Turks place high value on courtesy: you’ll probably be greeted with big smiles and genuine welcomes wherever you go. Handshakes are the norm between people of all genders when first meeting. It’s important – even if disagreeing with somebody – to keep interactions light and friendly. If you think you’ve been overcharged in a restaurant, for example, don’t get angry. Instead, calmly point out where you think the error is, and this will most likely result in a quick discussion allowing everyone to resolve the situation without losing face.

Be cautious talking politics in Türkiye

Politics in Türkiye can be divisive. Although feeling doesn’t tend to run as high in Cappadocia as it does elsewhere, you should still be careful when discussing current affairs. Remember that insulting Türkiye, or the Turkish president, is illegal and can result in jail sentences.

Red Wine glasses on Red valley background in Cappadocia. Nevsehir Province.
Enjoy the local wine in Cappadocia but be aware, overindulgence is frowned upon © iStockphoto / Getty Images

Don’t drink too much in public

Although Türkiye is a predominantly Islamic country, there’s no prohibition on alcohol, and you’ll find it’s freely available in Cappadocia, with local wine on the menu in most restaurants and plenty of welcoming bars in which you can while the night away. Even so, it’s not the done thing to be publicly inebriated, so although there’s no issue with being merry, make sure you moderate your drinking.

Is Cappadocia in an earthquake risk area?
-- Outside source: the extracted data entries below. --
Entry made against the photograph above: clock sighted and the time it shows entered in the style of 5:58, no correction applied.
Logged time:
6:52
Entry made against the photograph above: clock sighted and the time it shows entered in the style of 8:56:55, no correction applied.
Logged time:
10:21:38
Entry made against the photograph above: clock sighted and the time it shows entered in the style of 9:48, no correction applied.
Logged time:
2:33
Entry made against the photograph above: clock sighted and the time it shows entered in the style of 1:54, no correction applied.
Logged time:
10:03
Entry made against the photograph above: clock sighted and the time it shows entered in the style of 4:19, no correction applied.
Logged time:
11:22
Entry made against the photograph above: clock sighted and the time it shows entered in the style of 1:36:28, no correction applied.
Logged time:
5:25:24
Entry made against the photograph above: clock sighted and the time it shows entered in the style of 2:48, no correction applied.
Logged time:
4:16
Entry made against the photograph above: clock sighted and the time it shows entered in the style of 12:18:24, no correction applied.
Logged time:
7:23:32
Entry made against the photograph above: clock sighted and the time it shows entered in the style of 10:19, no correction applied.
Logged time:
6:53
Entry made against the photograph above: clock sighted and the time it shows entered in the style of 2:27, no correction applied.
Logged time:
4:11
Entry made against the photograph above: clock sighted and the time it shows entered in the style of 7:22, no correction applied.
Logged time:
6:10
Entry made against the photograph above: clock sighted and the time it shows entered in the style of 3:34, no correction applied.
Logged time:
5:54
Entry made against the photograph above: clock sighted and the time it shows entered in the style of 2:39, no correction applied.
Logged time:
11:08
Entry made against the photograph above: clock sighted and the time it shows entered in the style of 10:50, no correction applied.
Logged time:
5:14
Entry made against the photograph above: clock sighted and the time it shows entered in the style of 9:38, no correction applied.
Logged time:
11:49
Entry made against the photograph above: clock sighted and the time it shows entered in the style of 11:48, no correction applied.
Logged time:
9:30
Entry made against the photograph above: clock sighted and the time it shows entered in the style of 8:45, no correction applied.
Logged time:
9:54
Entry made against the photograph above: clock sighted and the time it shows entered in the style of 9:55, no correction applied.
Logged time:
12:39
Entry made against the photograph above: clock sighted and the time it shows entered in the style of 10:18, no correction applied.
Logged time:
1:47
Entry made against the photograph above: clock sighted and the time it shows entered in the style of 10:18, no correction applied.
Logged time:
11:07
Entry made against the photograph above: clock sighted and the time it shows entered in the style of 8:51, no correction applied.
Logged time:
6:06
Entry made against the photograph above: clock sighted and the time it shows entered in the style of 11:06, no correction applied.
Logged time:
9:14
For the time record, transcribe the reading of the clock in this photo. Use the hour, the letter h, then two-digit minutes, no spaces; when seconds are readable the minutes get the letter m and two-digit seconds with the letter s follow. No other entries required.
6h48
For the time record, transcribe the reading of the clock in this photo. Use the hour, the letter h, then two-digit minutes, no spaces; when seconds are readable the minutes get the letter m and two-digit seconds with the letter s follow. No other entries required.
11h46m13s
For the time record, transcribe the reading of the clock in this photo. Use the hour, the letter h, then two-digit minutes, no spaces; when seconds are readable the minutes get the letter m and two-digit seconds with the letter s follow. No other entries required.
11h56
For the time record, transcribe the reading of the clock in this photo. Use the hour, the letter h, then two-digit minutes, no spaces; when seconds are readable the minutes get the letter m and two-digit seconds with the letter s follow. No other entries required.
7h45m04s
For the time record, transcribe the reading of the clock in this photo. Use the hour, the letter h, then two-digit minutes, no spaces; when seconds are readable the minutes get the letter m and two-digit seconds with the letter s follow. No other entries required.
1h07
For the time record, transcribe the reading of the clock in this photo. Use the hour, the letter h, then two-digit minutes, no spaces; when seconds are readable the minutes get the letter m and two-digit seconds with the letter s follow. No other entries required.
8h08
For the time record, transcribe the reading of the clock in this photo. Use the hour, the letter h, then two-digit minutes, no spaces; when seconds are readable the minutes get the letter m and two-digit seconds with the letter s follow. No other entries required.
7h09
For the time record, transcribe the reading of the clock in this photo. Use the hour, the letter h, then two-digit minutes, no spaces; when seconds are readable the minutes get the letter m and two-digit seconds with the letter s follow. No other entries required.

Especially after 2023’s devastating earthquake in southern Türkiye, tourists often want to know if they are at risk of quakes in Cappadocia. The answer is that most of Türkiye is subject to earthquakes, and it’s clear just from looking at its bizarre landscape that Cappadocia has experienced some exciting geological upheaval in its time, but currently it does not tend to suffer major seismic events. There’s a remote chance you might feel a small tremor, but you’d be very unlucky to get caught up in a major earthquake.

It’s best to avoid the tap water

The tap water in Cappadocia is technically safe to drink, but it doesn’t taste great, and most locals only use it for cooking or making çay (tea). Consider bringing a portable water filter, so you can purify the tap water and drink it, and avoid contributing to the disposable plastics issue. If you do buy bottled water, you can recycle the empty bottles: recycling bins aren’t common, but there are a few around Göreme, and at airports.

Tips for keeping safe

Cappadocia doesn’t have many major safety concerns to worry about: pickpocketing isn’t common and you aren’t likely to be mugged, although there are a few scams to look out for. If out in a bar, it’s worth being on your guard against potential drink spiking, but this isn’t a frequent problem in Cappadocia. The worst thing that is likely to happen on a night out is a spot of overcharging.

Safety concerns are more likely to crop up around some of the activities you may want to do in Cappadocia. If hiking in less-frequented areas, it’s a good idea to let somebody know where you’re going before you go. And if you’re taking a hot-air balloon flight, ATV buggy ride, or going horse riding, choose the operator carefully and make sure you’re covered by insurance. For more hair-raising activities, it’s not worth cutting corners to save a few pennies.